Nrf-2 is a member of Cap’n‘Collar family exerting function as a basic leucine zipper transcription factor,¹⁴ which is one of the key molecules in the maintenance of cellular homeostasis activated by various stimuli. Nrf-2 activity insufficiency, such as decreased clearance of ROS or misfolded and aggregated proteins, is engaged in the etiology of DM and its complications, which is proved by lower levels of Nrf-2 in diabetes. In the case of acute hyperglycemia, increasing levels of Nrf-2 protects against the onset of diabetes and its complications.³⁴ However, Nrf-2 is downregulated in chronic or persistent hyperglycemia and diabetic complications.³⁴ Nrf-2 has emerged as a hopeful target to the prevention of DPN.⁴¹⁴ Studies have shown that Nrf-2 and its target gene were activated with the protective effects of melatonin,³⁶ rutin,¹⁰ and fisetin³⁷ against streptozotocin-induced DM and DPN. Epalrestat,³⁸³⁹ which is used in the treatment of DPN, leads to upregulated HO-1, CAT, and SOD levels in a Nrf-2-dependent manner.
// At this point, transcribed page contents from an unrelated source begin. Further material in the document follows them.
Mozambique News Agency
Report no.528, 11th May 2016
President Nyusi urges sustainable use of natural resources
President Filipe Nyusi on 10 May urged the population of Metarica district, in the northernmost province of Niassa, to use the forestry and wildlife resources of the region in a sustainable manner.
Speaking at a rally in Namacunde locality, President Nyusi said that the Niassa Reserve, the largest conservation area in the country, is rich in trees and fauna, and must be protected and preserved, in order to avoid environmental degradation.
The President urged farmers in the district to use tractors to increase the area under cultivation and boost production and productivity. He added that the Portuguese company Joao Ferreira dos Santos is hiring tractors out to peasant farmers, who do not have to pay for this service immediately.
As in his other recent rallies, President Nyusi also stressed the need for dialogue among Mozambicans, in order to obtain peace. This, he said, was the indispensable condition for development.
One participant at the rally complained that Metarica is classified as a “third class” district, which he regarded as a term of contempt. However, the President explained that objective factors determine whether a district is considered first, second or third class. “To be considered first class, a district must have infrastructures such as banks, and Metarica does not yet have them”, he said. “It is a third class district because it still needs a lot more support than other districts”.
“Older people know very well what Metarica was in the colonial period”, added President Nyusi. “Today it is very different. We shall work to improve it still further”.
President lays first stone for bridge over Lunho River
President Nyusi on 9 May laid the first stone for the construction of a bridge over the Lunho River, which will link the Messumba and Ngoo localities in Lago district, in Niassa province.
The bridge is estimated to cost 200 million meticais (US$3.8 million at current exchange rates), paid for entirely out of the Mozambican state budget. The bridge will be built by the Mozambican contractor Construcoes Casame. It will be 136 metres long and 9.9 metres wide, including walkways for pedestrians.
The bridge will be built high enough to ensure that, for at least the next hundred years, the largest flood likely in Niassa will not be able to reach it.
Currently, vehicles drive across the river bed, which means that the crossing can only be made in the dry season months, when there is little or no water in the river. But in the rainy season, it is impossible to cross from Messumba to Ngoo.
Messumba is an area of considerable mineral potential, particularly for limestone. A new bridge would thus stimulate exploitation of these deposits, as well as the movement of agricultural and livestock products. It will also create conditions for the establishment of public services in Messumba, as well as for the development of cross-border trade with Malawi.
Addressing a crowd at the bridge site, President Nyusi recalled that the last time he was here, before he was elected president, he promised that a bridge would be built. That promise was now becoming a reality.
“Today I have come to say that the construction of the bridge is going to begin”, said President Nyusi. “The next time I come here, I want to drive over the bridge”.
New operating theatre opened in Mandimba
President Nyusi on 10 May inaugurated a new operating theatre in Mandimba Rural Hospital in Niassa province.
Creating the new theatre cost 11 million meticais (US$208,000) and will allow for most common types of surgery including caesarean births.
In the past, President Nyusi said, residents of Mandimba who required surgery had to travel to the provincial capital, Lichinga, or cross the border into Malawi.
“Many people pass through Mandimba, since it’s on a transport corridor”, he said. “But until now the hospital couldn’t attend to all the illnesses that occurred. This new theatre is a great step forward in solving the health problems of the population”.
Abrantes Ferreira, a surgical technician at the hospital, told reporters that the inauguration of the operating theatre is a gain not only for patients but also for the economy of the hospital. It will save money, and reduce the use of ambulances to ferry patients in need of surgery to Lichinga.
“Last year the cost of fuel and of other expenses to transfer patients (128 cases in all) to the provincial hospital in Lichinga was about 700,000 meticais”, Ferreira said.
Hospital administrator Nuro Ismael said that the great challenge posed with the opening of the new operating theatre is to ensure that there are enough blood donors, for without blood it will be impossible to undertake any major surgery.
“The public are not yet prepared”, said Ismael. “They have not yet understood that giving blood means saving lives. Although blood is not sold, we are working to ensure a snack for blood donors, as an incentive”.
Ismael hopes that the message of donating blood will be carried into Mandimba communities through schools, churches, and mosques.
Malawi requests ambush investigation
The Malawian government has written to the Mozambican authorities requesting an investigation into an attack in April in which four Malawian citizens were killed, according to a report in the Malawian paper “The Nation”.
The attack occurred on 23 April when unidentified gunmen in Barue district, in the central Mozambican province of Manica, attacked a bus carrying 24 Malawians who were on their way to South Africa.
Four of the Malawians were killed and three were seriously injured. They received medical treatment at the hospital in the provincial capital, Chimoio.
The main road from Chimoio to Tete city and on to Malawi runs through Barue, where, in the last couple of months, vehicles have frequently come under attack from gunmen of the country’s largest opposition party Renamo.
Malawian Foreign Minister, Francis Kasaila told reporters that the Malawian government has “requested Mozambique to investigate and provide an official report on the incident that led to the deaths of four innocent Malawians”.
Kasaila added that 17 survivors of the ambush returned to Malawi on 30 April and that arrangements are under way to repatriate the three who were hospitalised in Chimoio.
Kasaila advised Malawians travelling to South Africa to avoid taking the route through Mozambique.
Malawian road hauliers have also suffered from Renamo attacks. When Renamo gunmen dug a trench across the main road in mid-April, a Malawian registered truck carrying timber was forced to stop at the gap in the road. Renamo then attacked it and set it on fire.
Activated Nrf-2 could reduce cellular distress, increase insulin sensitivity, and preserve β-cell function, to play a protective role.⁴¹ In the present study, inhibition of Nrf-2 was observed due to persistent hyperglycemia, which is consistent with previous findings.³⁵⁴⁰ Hydrogen application could activate the Nrf-2 pathway in neurons in DPN. Furthermore, HO-1 and CAT expression was also increased after hydrogen administration, which is thought to be one of the causes of the antioxidant capacity of Nrf-2 activation.⁴¹]

Hydrogen can alleviate hyperglycemia-induced DPN, inhibit oxidative stress, improve antioxidant capacity, and prevent peripheral nerve injury through the Nrf-2 signaling pathway. Here are the limitations of this study. Firstly, there is a lack of experiments on the exact molecular mechanism of hydrogen in DPN. Second, the role of Nrf-2 signaling pathway in the beneficial effects of hydrogen needs further investigation.